■ DOCUMENT SECTION
++++++++

Fishing with Dad
The struggle had, I suppose, been going on all morning but I was unaware of it at the time. The water's cold current pressing relentlessly against my legs and hips. The water whose surface was a dark green reflected from the forest on this overcast Oregon Saturday. The current rose and swirled around me and would at other times have a smooth mirror sheen, but today that sheen was shattered by the drops of a heavy rain that had been falling all morning.
Most of the time I wasn't aware of the struggle but the river was wearing me down slowly and by the end of the day the toll would have to be reckoned with. My felt-clad shoes found tenuous footing on the slick cobbled bed of the river. One was well aware that a slip or stumble and the rive would pull you downstream as the waders filled with water and you struggled for a shore. Best avoided. For now it just added that frisson of risk that culminated in a sublime day.
The yellow line was trailing downstream of me as I finished tying another fly on the line. This time some giant gaudy thing I called one of my 'whore' flies. It was grotesquely fluorescent orange and pink on a huge hook. I really didn’t know what I was doing here. These fast deep clear rivers the dry flies weren’t working, neither were the nymphs. What were we fishing for anyway? Fish I suppose but which ones? Steelhead, salmon, sea-run cutthroat, trout? We certainly had no idea. We were fishing.
There is my father standing firm and confidently upstream and 20 or more feet further out in the difficult current. He was always much more confident in swift streams. Fearless all of his life. From there he was casting to the far shore with the graceful loops of false casts stretching across the rough surface of the water.
Across the United States I have always noticed regional difference in rivers. My father and I learned most of our fishing in Arizona. Here the rivers run small and are few in number.
We fished smaller tributaries like Clear Creek in places like Kinder Crossing and Chevelon Canyon. These were fun, and obscure places, at the time shared by my father's lifelong friend and artist Norman A Browne who generously introduced us to them.
We would hike a couple of miles down into the canyons of Clear Creek and fish the linked pools. Here we would catch on spinner or fly small but fighting rainbow or brown trout. We hardly ever saw anyone else. When I was bored of fishing there was swimming and frogs to catch.
For an Aquarian from arid Arizona the idea of running water was captivating. I was entranced by the smallest clear streams.
I now live in the Northwest and I can say the character of rivers here is much different. They are all mountain-born rushing flows of water of such crystalline clarity. If you ever chance to visit the source of the Metolius in central Oregon please do. For here in this basaltic world literally springs forth a river fullly formed from one source. It flows its short life with water so clear as if it were distilled from the sky itself. I fished this and watched trout rise from twenty feet down from a big hole for my fly.
The rivers of the Northwest are in general great muscular rivers of this exceptional clarity.
So here were two small-stream fishermen in this foreign territory drenched in a years’s worth of Arizona rain not catching a damn thing and having the time of our lives. We retreated to his truck to try our luck on Eagle Creek nearby, ravenous for the sandwiches we ate on the way. In the end still no luck and we drove home that afternoon tired but sated by the day‘s efforts.

++++++++

■ TASKS
a – According to the fishing story, in which state did the father and child learn most of their fishing?
b – Please copy the fishing story word for word, everything from "We fished smaller" down to "frogs to catch.".
The data is separate material with no connection to the fishing story.

■ SUPPLIED MATERIAL
++++++++

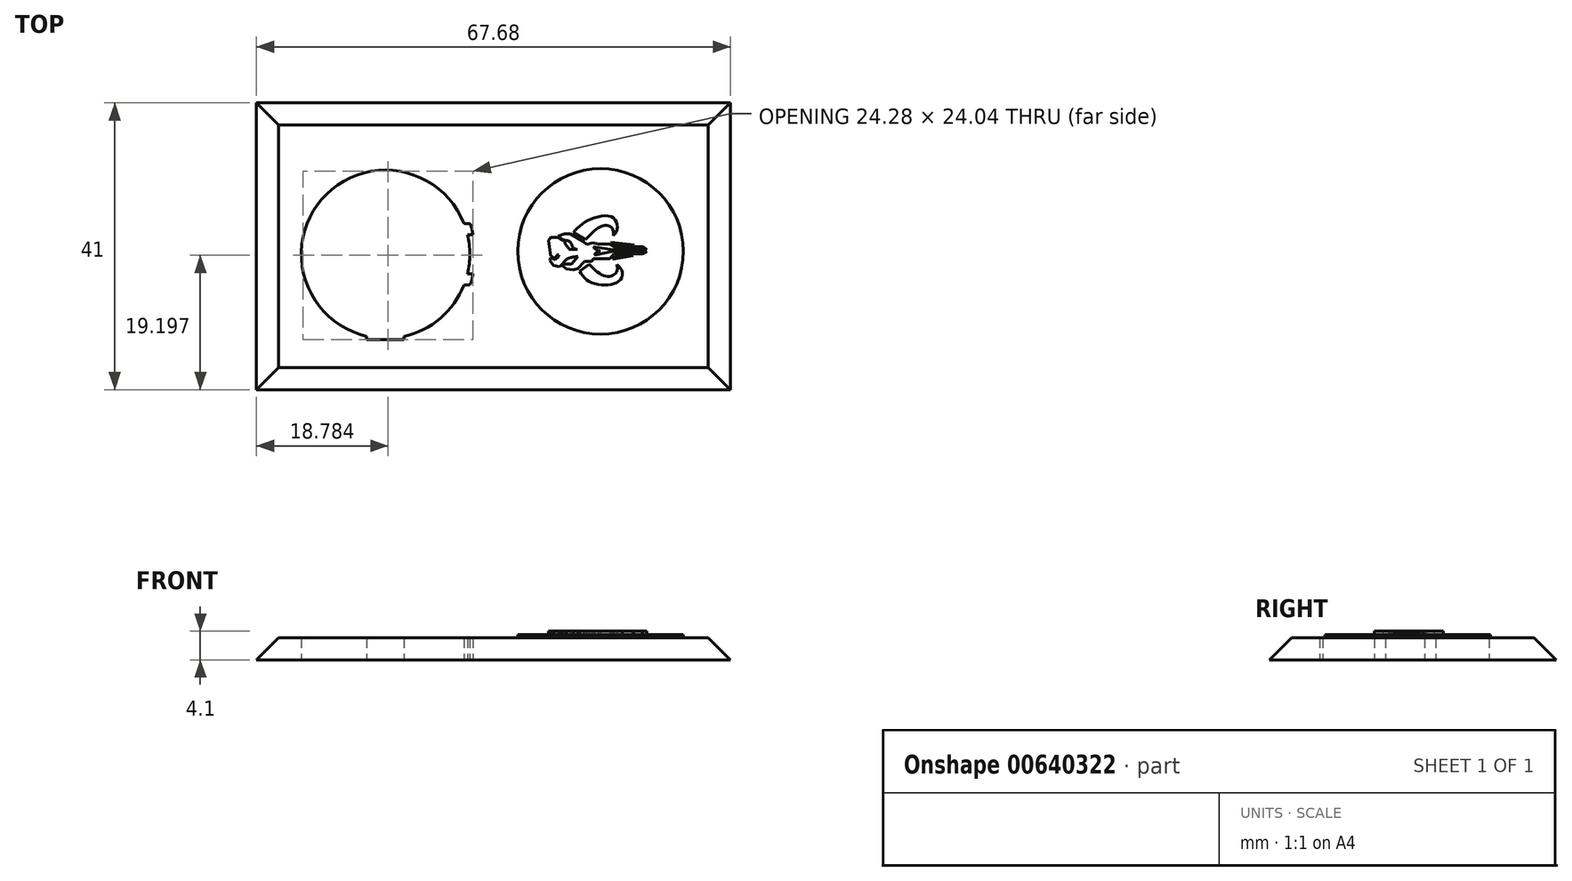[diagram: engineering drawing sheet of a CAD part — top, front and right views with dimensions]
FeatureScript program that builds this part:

++++++++

■ SOLUTIONS PER TASK
a – Arizona.

b –
We fished smaller tributaries like Clear Creek in places like Kinder Crossing and Chevelon Canyon. These were fun, and obscure places, at the time shared by my father's lifelong friend and artist Norman A Browne who generously introduced us to them.
We would hike a couple of miles down into the canyons of Clear Creek and fish the linked pools. Here we would catch on spinner or fly small but fighting rainbow or brown trout. We hardly ever saw anyone else. When I was bored of fishing there was swimming and frogs to catch.